Your goal: Report how many lines in the items below contain the string "Люки". Give only the number.

**** Materials provided

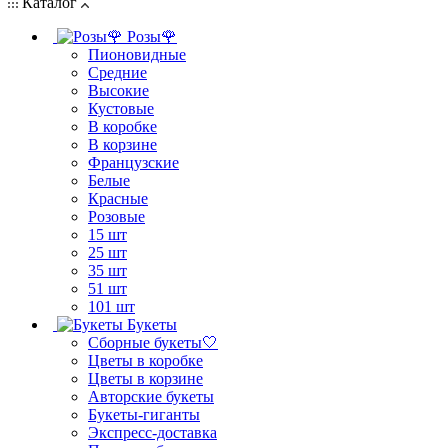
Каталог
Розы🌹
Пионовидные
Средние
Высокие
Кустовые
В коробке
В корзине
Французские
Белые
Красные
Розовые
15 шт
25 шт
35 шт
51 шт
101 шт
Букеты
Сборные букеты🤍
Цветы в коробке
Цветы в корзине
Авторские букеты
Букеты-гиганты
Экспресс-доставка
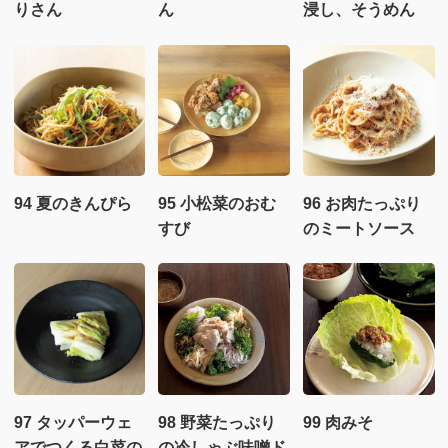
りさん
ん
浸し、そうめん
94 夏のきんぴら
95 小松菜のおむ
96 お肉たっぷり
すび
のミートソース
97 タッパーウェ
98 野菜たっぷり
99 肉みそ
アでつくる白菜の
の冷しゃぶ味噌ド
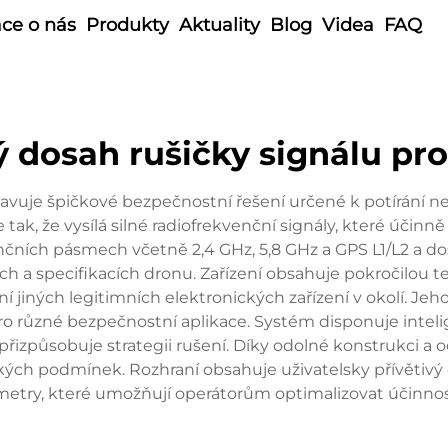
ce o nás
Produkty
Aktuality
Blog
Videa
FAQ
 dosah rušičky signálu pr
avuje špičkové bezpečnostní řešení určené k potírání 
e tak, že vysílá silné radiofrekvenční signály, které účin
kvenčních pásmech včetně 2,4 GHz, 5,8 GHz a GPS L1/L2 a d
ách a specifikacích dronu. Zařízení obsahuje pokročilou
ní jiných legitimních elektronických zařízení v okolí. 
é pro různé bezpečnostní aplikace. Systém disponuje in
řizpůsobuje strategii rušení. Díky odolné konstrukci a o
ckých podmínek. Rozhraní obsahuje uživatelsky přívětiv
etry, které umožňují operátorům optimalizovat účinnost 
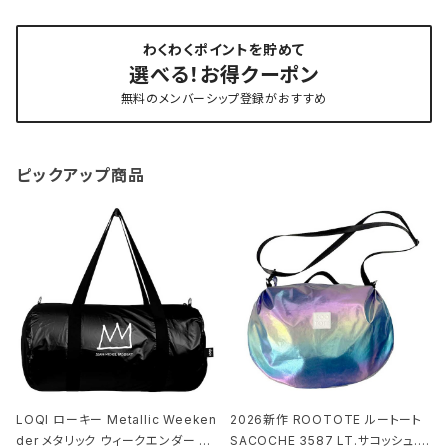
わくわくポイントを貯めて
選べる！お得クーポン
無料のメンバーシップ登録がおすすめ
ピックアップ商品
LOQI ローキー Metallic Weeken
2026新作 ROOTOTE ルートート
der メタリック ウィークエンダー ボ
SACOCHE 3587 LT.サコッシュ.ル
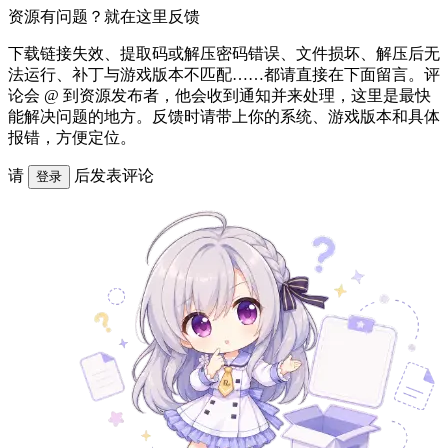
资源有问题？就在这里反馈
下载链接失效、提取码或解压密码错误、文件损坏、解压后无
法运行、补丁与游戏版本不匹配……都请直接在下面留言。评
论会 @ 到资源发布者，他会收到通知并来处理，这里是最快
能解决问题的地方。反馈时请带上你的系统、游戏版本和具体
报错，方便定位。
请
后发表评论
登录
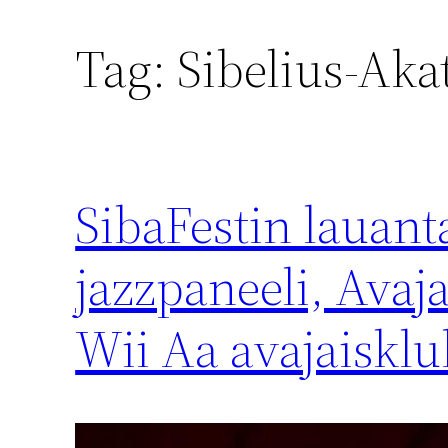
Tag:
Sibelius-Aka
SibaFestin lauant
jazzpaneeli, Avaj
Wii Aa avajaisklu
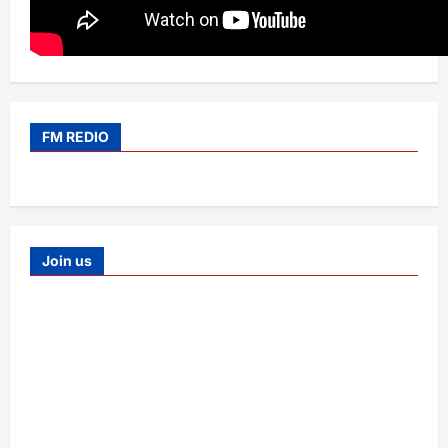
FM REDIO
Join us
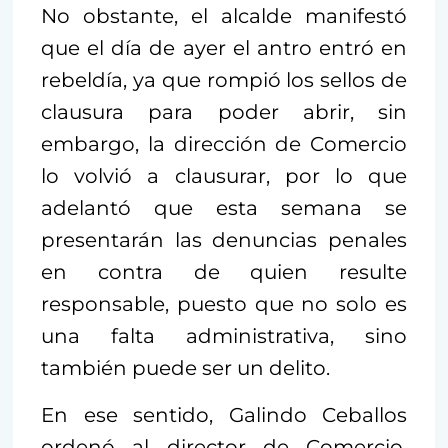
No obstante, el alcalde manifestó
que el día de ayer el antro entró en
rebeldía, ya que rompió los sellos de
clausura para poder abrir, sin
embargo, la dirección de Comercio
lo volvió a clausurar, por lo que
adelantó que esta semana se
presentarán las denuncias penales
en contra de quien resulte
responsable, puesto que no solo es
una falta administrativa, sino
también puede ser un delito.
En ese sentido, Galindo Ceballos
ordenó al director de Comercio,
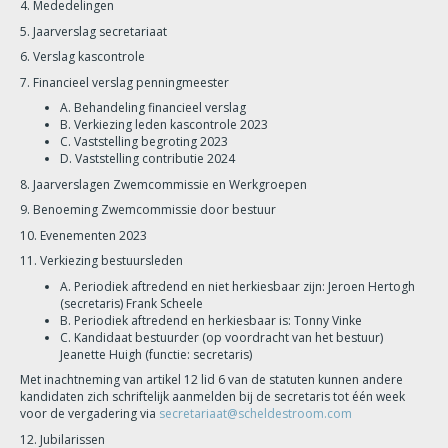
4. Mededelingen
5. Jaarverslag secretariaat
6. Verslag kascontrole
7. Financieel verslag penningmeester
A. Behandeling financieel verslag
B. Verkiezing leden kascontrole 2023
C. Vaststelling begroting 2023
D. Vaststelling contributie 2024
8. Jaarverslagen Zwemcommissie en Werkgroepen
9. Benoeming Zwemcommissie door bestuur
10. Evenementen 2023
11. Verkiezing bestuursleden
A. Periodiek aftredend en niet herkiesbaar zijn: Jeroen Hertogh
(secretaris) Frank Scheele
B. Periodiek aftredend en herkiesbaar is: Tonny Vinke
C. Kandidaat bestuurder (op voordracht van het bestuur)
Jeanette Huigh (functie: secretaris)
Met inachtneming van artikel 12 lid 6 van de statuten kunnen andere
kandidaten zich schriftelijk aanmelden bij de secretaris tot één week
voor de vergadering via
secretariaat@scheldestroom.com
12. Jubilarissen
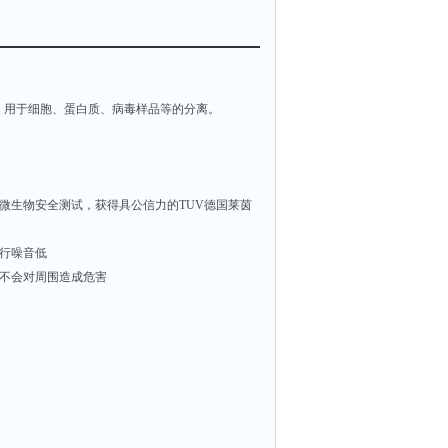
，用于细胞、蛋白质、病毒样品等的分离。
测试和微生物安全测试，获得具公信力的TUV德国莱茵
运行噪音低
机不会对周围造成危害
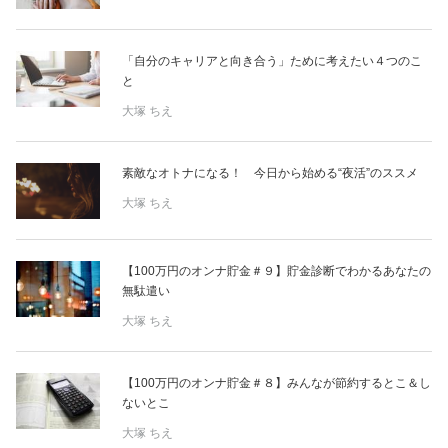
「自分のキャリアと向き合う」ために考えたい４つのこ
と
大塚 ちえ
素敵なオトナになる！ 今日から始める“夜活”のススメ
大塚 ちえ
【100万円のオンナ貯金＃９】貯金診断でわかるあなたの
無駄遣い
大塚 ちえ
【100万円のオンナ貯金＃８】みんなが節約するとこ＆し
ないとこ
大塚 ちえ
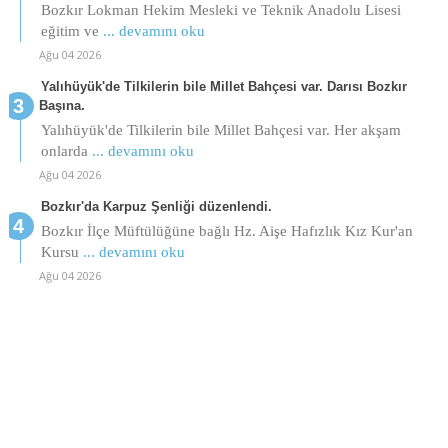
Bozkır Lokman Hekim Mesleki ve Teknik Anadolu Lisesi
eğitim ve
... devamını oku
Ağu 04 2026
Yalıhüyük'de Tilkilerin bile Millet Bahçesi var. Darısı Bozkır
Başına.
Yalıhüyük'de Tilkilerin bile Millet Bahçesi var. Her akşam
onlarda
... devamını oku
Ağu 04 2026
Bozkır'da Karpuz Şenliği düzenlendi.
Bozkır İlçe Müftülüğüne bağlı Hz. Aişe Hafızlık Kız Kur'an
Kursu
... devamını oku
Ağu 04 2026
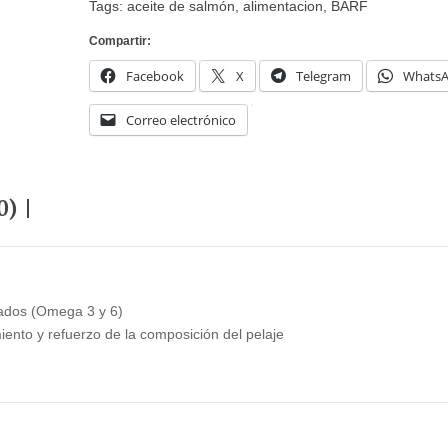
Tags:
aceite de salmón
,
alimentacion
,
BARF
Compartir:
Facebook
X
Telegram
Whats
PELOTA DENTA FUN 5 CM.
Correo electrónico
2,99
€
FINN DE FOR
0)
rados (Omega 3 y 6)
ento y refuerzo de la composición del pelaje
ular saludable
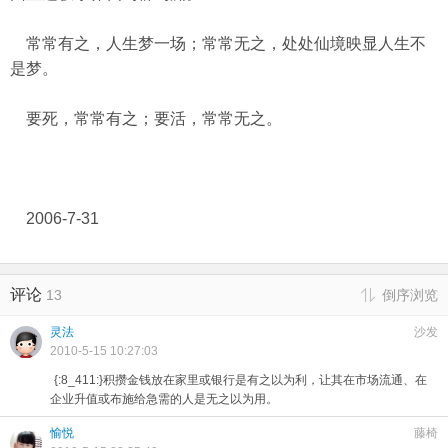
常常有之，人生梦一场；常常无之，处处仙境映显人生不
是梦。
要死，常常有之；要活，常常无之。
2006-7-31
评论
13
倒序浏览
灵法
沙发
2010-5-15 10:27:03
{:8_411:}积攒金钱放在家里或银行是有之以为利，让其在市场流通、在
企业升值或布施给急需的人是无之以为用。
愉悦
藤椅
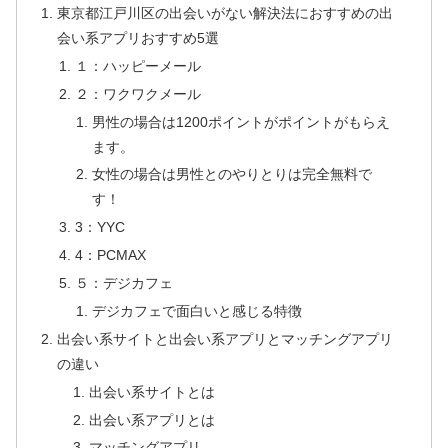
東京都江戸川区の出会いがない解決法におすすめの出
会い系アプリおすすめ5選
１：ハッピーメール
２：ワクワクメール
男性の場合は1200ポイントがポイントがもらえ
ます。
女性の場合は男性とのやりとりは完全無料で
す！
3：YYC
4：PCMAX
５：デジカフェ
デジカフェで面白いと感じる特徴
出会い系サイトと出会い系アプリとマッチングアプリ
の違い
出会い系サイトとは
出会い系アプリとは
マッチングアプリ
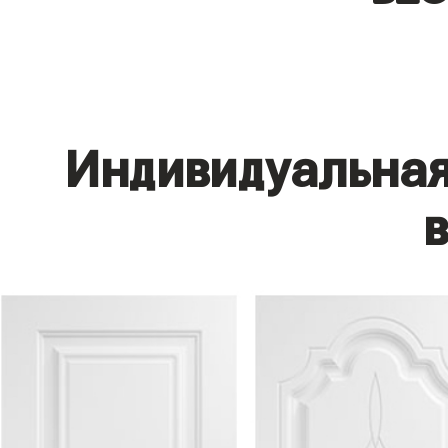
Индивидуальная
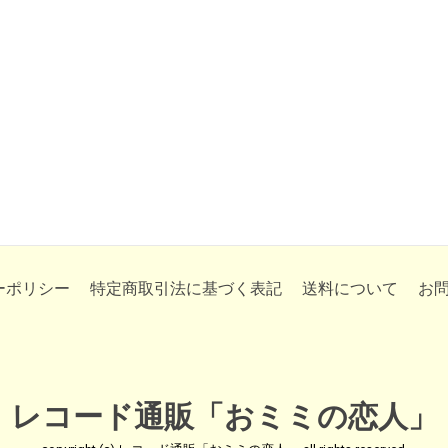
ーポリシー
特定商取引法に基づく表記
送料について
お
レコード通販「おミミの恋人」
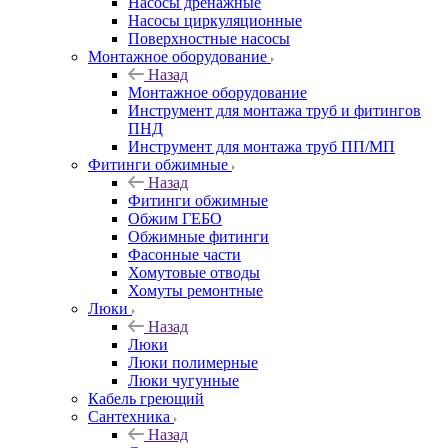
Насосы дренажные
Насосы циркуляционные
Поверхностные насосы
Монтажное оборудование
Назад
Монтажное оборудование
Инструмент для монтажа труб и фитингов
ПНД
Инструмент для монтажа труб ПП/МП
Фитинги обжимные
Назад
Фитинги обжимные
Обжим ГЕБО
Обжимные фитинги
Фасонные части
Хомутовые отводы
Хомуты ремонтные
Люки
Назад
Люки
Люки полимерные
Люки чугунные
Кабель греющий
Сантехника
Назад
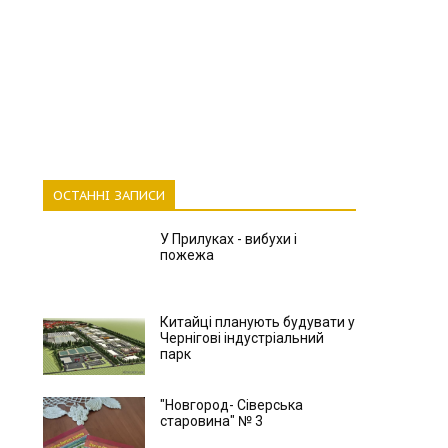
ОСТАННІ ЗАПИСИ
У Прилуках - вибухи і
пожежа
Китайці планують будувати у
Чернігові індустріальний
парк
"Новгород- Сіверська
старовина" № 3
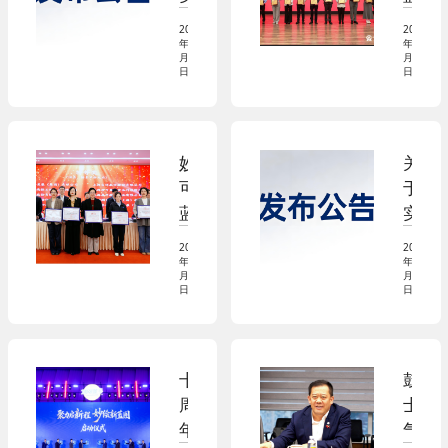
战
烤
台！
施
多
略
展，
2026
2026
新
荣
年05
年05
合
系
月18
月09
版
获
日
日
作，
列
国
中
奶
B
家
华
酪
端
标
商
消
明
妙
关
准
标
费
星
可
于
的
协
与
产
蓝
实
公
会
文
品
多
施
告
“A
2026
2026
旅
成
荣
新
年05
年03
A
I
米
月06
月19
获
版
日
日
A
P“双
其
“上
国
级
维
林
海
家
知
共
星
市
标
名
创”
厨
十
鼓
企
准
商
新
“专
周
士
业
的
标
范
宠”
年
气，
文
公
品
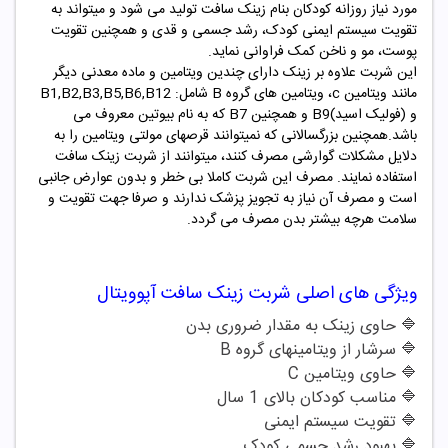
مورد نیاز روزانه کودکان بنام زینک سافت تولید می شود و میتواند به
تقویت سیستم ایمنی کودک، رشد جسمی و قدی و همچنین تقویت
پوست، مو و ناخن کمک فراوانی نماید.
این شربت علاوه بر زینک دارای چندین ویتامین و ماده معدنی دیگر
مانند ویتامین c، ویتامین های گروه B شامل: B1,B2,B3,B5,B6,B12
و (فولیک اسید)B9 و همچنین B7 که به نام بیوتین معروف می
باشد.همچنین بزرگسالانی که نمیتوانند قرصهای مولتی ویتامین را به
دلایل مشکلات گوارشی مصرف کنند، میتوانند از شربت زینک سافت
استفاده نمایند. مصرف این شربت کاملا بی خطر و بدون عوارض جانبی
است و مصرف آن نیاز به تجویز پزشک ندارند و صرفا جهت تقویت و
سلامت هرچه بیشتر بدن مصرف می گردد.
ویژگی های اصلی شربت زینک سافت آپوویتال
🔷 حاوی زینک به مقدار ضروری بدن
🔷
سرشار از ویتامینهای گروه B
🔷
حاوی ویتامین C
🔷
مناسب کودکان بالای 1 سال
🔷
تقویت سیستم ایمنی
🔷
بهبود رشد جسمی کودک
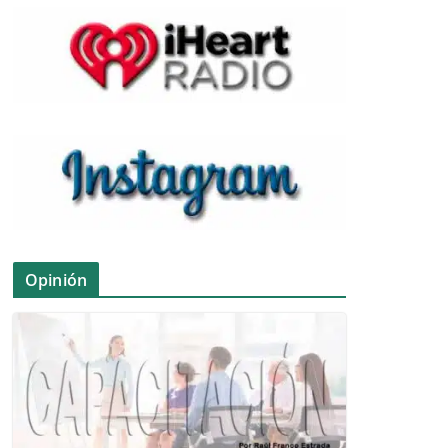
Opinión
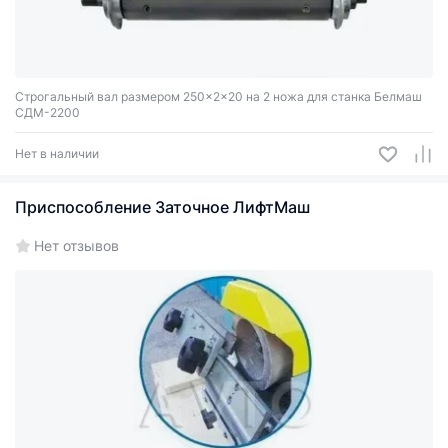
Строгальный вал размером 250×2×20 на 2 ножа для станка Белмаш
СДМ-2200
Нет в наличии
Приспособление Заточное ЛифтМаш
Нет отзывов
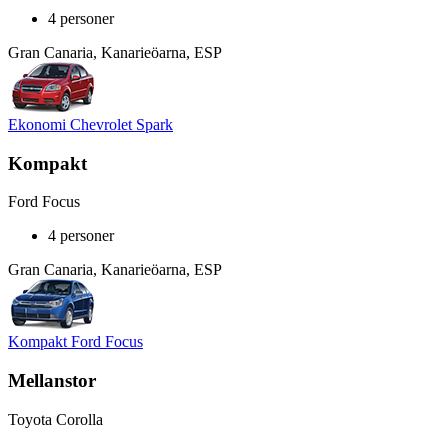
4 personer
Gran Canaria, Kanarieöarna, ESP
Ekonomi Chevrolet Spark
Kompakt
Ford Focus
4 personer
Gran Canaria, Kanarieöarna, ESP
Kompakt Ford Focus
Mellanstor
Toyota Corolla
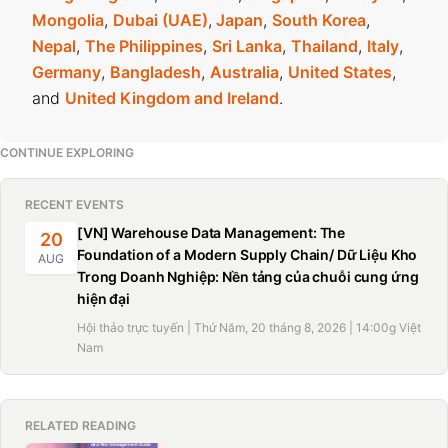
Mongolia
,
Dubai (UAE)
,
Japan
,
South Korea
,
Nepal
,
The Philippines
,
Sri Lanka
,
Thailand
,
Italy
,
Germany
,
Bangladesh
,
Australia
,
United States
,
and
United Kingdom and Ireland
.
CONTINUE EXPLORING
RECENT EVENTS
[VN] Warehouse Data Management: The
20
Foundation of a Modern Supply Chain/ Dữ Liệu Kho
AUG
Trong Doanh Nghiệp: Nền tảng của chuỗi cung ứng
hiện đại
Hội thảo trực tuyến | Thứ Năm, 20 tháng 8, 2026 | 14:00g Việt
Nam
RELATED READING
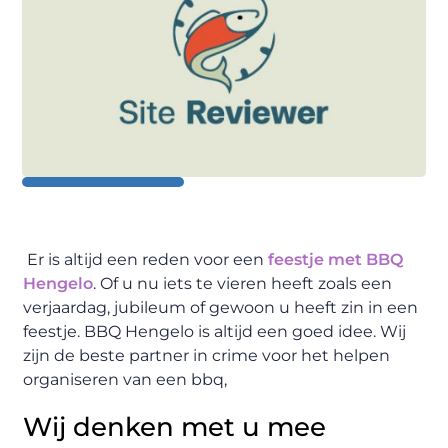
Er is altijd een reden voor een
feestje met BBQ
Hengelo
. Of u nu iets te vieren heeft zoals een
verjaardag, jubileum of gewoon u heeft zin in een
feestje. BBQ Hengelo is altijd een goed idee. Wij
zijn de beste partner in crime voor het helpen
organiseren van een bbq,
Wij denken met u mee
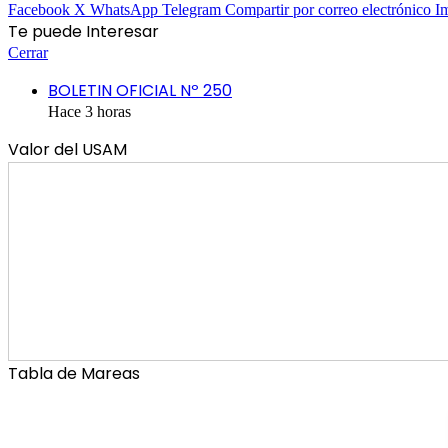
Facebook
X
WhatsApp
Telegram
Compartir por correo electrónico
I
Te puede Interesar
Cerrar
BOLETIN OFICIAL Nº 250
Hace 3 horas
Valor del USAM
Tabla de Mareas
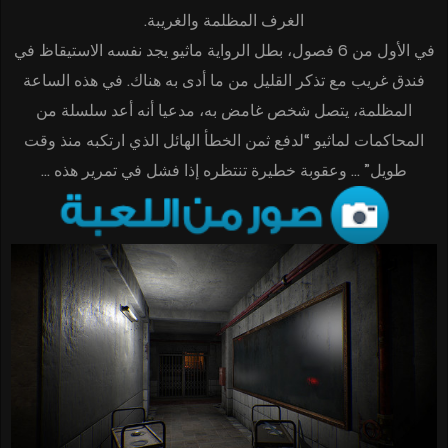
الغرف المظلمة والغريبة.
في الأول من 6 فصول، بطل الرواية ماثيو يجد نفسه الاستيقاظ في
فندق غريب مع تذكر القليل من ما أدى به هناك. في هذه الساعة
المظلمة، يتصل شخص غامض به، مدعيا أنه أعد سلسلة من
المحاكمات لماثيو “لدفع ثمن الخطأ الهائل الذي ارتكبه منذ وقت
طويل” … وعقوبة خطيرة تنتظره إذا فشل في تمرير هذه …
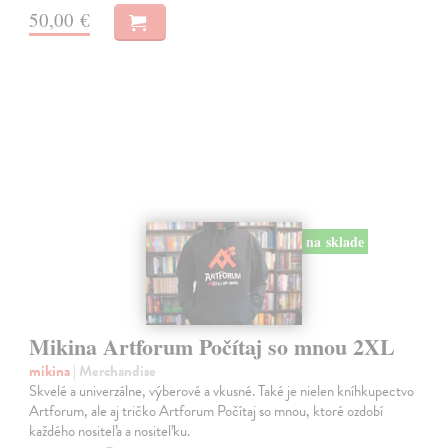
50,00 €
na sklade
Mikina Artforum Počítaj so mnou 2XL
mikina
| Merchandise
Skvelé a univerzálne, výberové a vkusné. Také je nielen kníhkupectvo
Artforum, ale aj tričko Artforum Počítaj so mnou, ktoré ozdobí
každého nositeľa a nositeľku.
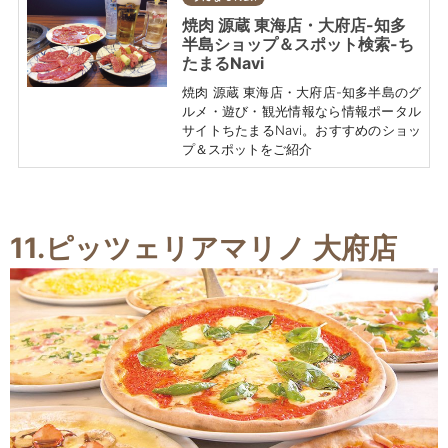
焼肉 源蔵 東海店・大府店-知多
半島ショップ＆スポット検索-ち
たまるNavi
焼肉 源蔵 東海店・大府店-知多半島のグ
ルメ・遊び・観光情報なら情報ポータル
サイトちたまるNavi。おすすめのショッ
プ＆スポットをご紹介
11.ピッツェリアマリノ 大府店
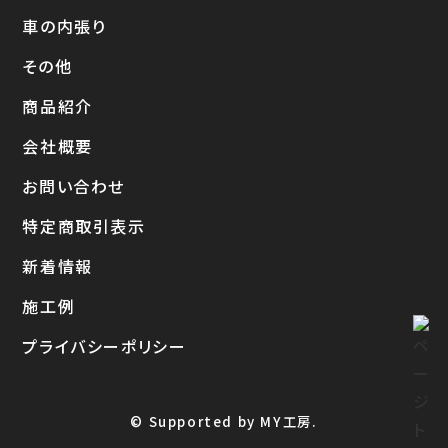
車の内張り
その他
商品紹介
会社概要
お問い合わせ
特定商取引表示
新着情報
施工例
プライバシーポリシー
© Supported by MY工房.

********

Your solution: 4